Midnight Special: A wonder-filled film about fatherhood

Moments of true wonder are in short supply, especially in our fast-paced, media-saturated culture. Occasionally cinema provides an opportunity to experience this sensation; to slow down, embrace a great story, and find ourselves rewarded with feelings of childlike awe. Films like this don't come around too often, though. Enter Midnight Special.

Eight-year-old Alton (Jaeden Lieberher) is an extraordinary child. No-one understands the supernatural powers he seems to possess – least of all him – but they make him extremely valuable to the religious cult that he's grown up in, and of pertinent interest to the Government. While both of these forces are urgently trying to recover him however, neither are as desperate as his father Roy (Michael Shannon), who has broken him out of the cult and is now heading to an unknown location along with childhood friend and State Trooper Lucas (Joel Edgerton).

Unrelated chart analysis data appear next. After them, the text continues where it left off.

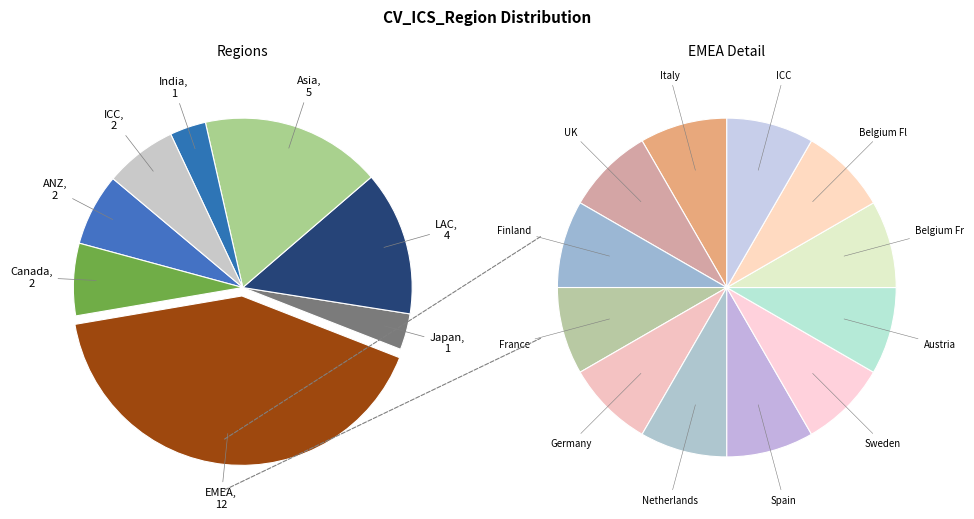

What is the ratio of the value at ICC to the value at India?

2.0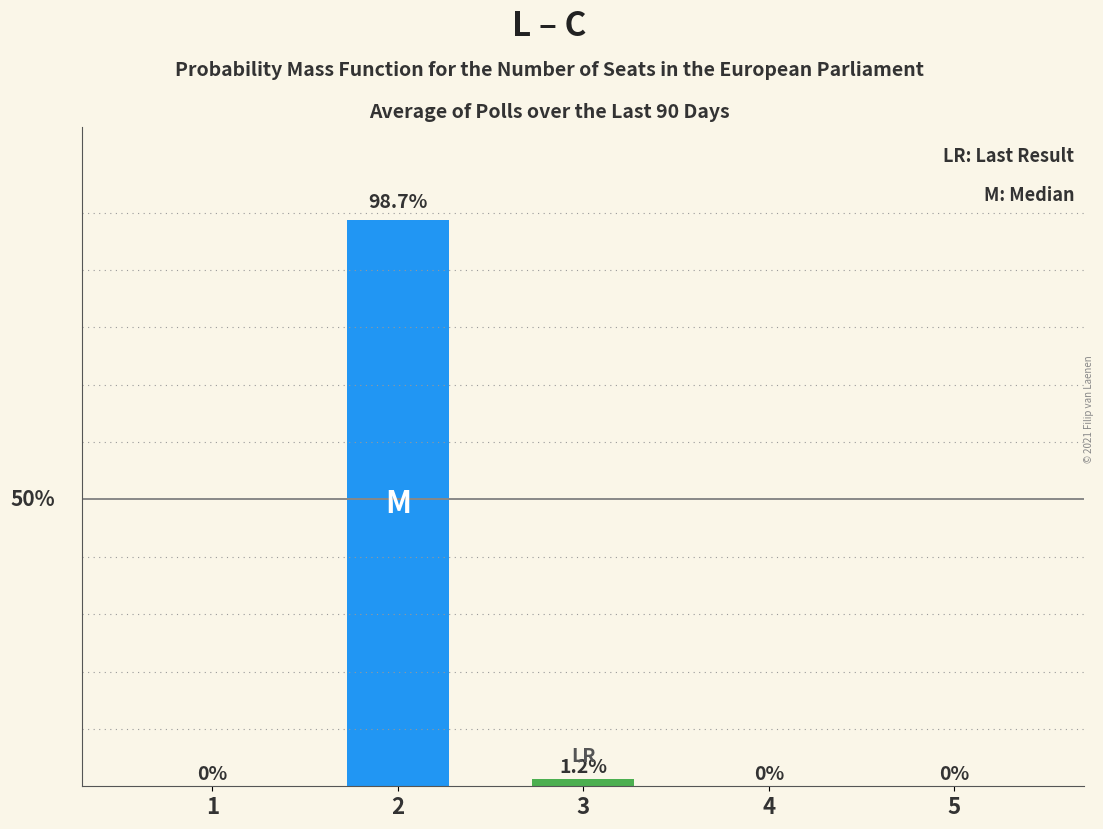

Rank the categories by value from lowest to highest.

1, 4, 5, 3, 2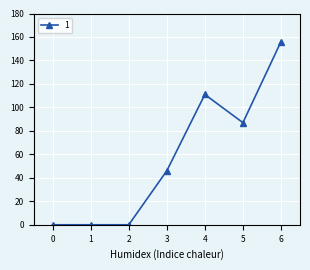

Count the values in the range 0 to 111.

6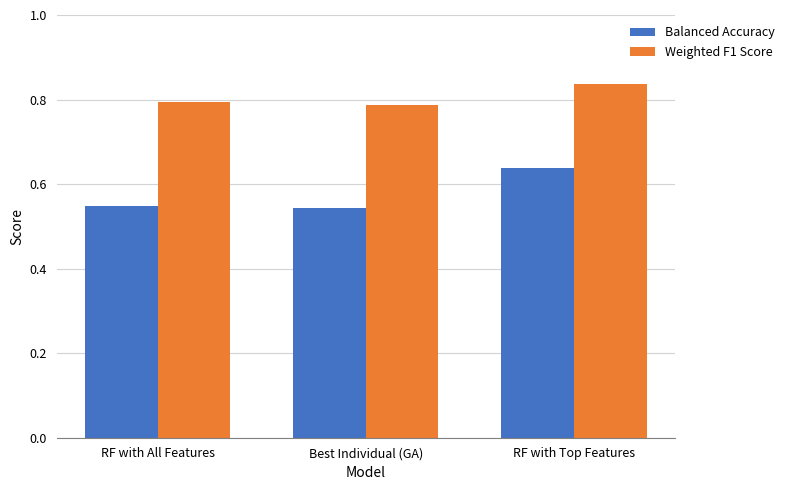

Which category has the highest value across all series?

RF with Top Features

The cult, led by Brother Calvin (Sam Shephard's painfully on-the-nose take-off of Evangelist Jimmy Swaggart), dispatch two men to pick up the trail of Alton and his father, who quickly pick up mum (Kirsten Dunst) along the way. And the FBI begin closing the net too, enlisting the help of NSA analyst Paul Sevier (played by Adam 'Kylo Ren' Driver) to try to second guess Alton, in whose strange 'prophecies' he has begun to find an incredible scientific pattern (the cult has begun to use the same patterns as its religious text; science and faith both trying and failing to fully explain the same phenomena).

The ensuing road trip encases a slowly-unravelling mystery; a puzzle which takes its time to fully take shape as the nature of Alton's powers, and the destination to which it's all heading, is eventually revealed. The twisting plot is frequently thrilling, and while it forces the viewer to think and concentrate throughout, thanks to a tight script the film manages not to frustrate. The final, awe-striking scenes evoke the best moments of early Steven Spielberg movies; rewarding the journey for the characters and the audience alike.

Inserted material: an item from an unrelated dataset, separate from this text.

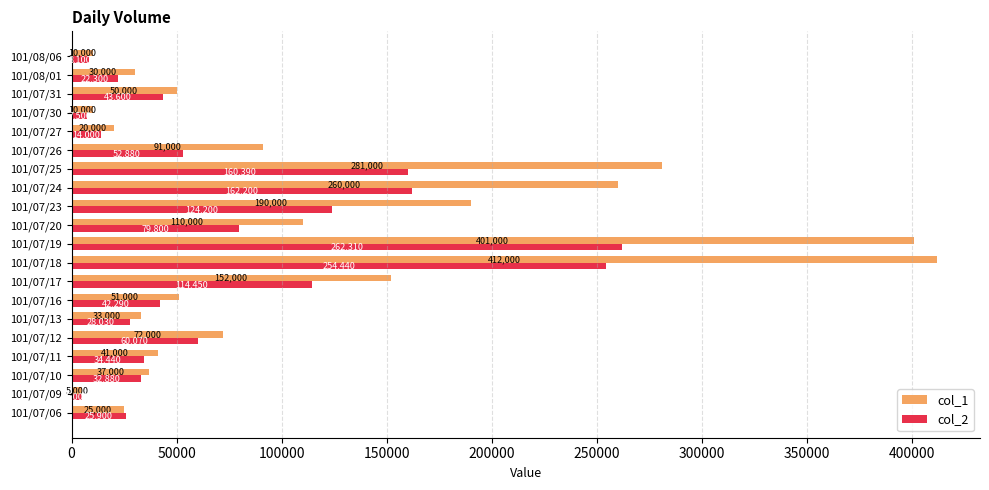

Count the number of data series in this chart.

2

Perhaps even more fascinating than the thrilling central plot however, is the beautifully-observed relationship between father and son. Shannon's emotionally-charged performance as a father who will stop at nothing to protect his son and enable him to reach his potential is tear-jerkingly relatable, and watching him repeatedly risk everything for him is a soul-stirring experience. What does it mean to love your child totally and unconditionally, the film asks? Roy provides a naturally incomplete yet compelling answer which at times echoes the Father nature of God himself.

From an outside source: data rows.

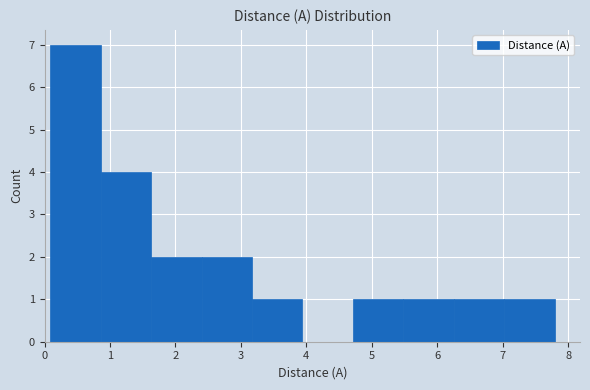

Reading left to right, transcribe this chart: for each bar, give the range it covers on the x-axis and its height. Neither the bar edges nor the heights are printed on the chart, so give them approximately, as read against the axes.

0.1 to 0.9: 7
0.9 to 1.6: 4
1.6 to 2.4: 2
2.4 to 3.2: 2
3.2 to 3.9: 1
3.9 to 4.7: 0
4.7 to 5.5: 1
5.5 to 6.3: 1
6.3 to 7.0: 1
7.0 to 7.8: 1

A very different example of fatherhood comes in the shape of Brother Calvin, the unpleasant cult leader who seems to be preparing for his own David Koresh moment, and who co-opted Alton as his own before Roy's rescue. The cult provides a salutary reminder of how weird and dangerous religious institutions can become when they cease to be about grace and love, and focus inwardly on creating some kind of heaven-bound elect. More than that: how 'church' leaders with too much power and an unquestioning congregation both unseat God and replace him with a far inferior authority. That's probably not just a warning to be heeded by cults.

It's perhaps the highest compliment one can bestow on Director Jeff Nichols' modestly-budgeted film, but Midnight Special is truly Spielberg-esque; soulful sci-fi which recognises the smallness of our everyday world and yet yearns for something transcendent and extraordinary. I adored it, and I recommend it in the highest terms to fans not just of big-idea sci-fi, but of great, emotive storytelling.